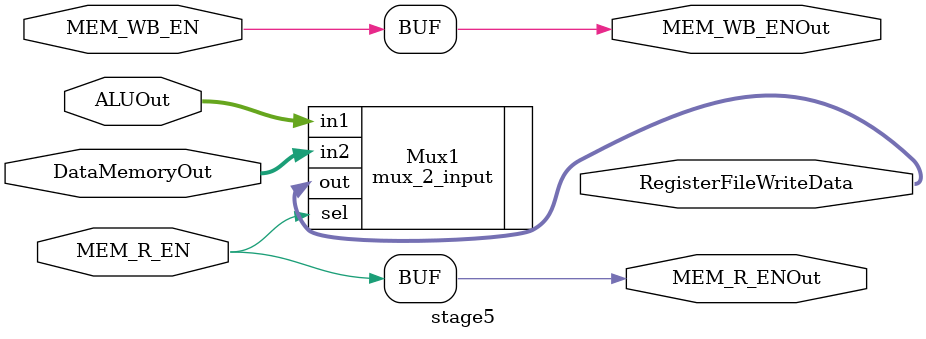
<source format=v>
module stage5(ALUOut, DataMemoryOut, MEM_R_EN, MEM_WB_EN, RegisterFileWriteData, MEM_R_ENOut, MEM_WB_ENOut);
	input[31:0] ALUOut, DataMemoryOut;
	input MEM_R_EN, MEM_WB_EN;
	output[31:0] RegisterFileWriteData;
	output MEM_R_ENOut, MEM_WB_ENOut;

	assign MEM_R_ENOut = MEM_R_EN;
	assign MEM_WB_ENOut = MEM_WB_EN;
	
	mux_2_input #(.WORD_LENGTH(32)) Mux1(
		.in1(ALUOut), 
		.in2(DataMemoryOut), 
		.sel(MEM_R_ENOut), 
		.out(RegisterFileWriteData)
	);


endmodule
</source>
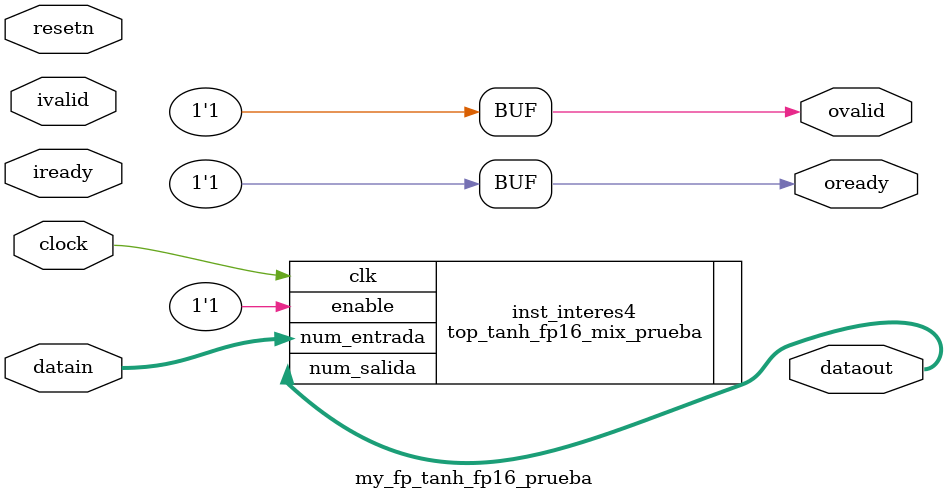
<source format=v>
`timescale 1 ps / 1 ps
module my_fp_tanh_fp16_prueba (

	input   clock,
	input   resetn,
	input   ivalid, 
	input   iready,
	output  ovalid, 
	output  oready,
	input   [31:0]  datain,
	output  [15:0]  dataout);
	
	
  assign ovalid = 1'b1;
  assign oready = 1'b1;
  // ivalid, iready, resetn are ignored
  

	top_tanh_fp16_mix_prueba	inst_interes4(
				.clk(clock),
				.enable(1'b1),
				.num_entrada(datain),
				.num_salida(dataout));

endmodule

</source>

---

DESCRIPTION OF THE TASK: A word-for-word retyping of every record is required, without the pictures.

OUTPUT BELOW:
<source format=v>
module stage5(ALUOut, DataMemoryOut, MEM_R_EN, MEM_WB_EN, RegisterFileWriteData, MEM_R_ENOut, MEM_WB_ENOut);
	input[31:0] ALUOut, DataMemoryOut;
	input MEM_R_EN, MEM_WB_EN;
	output[31:0] RegisterFileWriteData;
	output MEM_R_ENOut, MEM_WB_ENOut;

	assign MEM_R_ENOut = MEM_R_EN;
	assign MEM_WB_ENOut = MEM_WB_EN;
	
	mux_2_input #(.WORD_LENGTH(32)) Mux1(
		.in1(ALUOut), 
		.in2(DataMemoryOut), 
		.sel(MEM_R_ENOut), 
		.out(RegisterFileWriteData)
	);


endmodule
</source>
<source format=v>
`timescale 1 ps / 1 ps
module my_fp_tanh_fp16_prueba (

	input   clock,
	input   resetn,
	input   ivalid, 
	input   iready,
	output  ovalid, 
	output  oready,
	input   [31:0]  datain,
	output  [15:0]  dataout);
	
	
  assign ovalid = 1'b1;
  assign oready = 1'b1;
  // ivalid, iready, resetn are ignored
  

	top_tanh_fp16_mix_prueba	inst_interes4(
				.clk(clock),
				.enable(1'b1),
				.num_entrada(datain),
				.num_salida(dataout));

endmodule

</source>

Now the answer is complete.